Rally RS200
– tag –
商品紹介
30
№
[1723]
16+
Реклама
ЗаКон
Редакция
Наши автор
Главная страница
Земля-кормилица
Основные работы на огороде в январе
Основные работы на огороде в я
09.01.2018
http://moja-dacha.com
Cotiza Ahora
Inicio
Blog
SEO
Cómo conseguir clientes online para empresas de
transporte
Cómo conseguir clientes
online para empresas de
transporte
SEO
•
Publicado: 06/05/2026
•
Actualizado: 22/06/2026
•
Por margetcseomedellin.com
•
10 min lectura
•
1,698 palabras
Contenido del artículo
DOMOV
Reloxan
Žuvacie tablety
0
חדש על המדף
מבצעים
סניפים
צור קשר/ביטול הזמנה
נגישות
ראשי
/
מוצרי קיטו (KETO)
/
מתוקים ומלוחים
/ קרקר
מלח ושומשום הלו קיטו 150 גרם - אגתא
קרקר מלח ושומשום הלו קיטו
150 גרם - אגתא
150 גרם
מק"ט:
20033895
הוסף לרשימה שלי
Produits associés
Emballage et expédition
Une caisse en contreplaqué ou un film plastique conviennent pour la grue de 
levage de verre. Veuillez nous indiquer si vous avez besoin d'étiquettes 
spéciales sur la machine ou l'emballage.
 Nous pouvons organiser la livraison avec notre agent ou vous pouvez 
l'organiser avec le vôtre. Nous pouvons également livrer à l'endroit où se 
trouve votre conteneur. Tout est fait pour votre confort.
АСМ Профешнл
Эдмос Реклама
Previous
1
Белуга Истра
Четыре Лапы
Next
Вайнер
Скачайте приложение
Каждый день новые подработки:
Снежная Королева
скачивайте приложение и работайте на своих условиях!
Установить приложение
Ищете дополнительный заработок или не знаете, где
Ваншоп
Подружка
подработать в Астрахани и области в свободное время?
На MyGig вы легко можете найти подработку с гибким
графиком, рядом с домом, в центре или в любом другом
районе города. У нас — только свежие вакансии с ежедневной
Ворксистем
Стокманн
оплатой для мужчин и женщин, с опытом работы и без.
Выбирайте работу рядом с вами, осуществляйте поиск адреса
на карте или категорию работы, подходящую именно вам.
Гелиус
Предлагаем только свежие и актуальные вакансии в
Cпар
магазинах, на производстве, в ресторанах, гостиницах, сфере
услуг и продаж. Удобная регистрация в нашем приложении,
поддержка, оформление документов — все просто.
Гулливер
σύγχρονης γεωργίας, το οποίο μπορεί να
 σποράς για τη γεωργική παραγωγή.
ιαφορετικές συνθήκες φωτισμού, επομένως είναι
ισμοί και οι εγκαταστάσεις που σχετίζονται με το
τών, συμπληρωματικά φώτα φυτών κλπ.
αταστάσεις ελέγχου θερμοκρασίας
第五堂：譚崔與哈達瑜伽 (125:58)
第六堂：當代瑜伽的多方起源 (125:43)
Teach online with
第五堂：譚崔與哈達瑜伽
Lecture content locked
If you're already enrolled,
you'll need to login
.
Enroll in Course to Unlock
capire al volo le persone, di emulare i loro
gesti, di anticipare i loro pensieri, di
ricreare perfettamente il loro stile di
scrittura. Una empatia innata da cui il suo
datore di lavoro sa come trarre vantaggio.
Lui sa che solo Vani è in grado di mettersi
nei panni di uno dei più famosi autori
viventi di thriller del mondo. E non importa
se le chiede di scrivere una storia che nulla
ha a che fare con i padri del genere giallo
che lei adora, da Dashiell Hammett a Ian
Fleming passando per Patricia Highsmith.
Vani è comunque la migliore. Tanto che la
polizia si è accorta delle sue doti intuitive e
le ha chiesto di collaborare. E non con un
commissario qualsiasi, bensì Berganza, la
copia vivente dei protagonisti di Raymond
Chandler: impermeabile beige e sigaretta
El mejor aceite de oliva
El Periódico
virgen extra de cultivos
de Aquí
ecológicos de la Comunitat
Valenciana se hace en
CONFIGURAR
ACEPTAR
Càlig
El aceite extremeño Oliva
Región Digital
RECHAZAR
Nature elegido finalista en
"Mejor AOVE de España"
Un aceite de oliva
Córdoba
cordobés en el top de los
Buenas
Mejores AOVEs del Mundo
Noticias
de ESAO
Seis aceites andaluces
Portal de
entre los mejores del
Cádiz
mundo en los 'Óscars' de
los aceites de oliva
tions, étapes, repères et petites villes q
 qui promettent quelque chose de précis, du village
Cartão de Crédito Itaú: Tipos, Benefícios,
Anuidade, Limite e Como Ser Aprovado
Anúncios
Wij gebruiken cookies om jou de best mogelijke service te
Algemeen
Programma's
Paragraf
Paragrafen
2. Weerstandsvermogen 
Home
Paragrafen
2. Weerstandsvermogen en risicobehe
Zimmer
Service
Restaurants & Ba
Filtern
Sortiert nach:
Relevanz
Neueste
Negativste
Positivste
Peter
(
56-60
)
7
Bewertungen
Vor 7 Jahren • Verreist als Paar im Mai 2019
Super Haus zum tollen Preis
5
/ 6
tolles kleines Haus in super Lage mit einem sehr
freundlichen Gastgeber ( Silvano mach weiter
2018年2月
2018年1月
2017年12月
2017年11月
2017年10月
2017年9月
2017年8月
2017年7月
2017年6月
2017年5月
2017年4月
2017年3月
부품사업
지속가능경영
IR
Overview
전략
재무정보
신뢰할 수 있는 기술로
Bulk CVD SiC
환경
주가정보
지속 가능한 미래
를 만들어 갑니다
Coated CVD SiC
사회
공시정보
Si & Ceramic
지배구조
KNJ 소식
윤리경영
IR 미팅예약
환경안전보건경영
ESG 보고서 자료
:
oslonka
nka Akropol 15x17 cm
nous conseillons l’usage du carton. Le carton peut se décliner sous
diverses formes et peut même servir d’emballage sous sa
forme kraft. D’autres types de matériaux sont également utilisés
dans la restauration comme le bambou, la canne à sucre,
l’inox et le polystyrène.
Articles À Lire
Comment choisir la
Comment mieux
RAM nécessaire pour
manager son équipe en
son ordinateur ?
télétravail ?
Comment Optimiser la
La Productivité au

= = = = = = =

## Exercise goal:
Begin with the line that contains "forme kraft. D’autres" and set down each line exactly until the records above end, including the final line.

## Finished exercise:
forme kraft. D’autres types de matériaux sont également utilisés
dans la restauration comme le bambou, la canne à sucre,
l’inox et le polystyrène.
Articles À Lire
Comment choisir la
Comment mieux
RAM nécessaire pour
manager son équipe en
son ordinateur ?
télétravail ?
Comment Optimiser la
La Productivité au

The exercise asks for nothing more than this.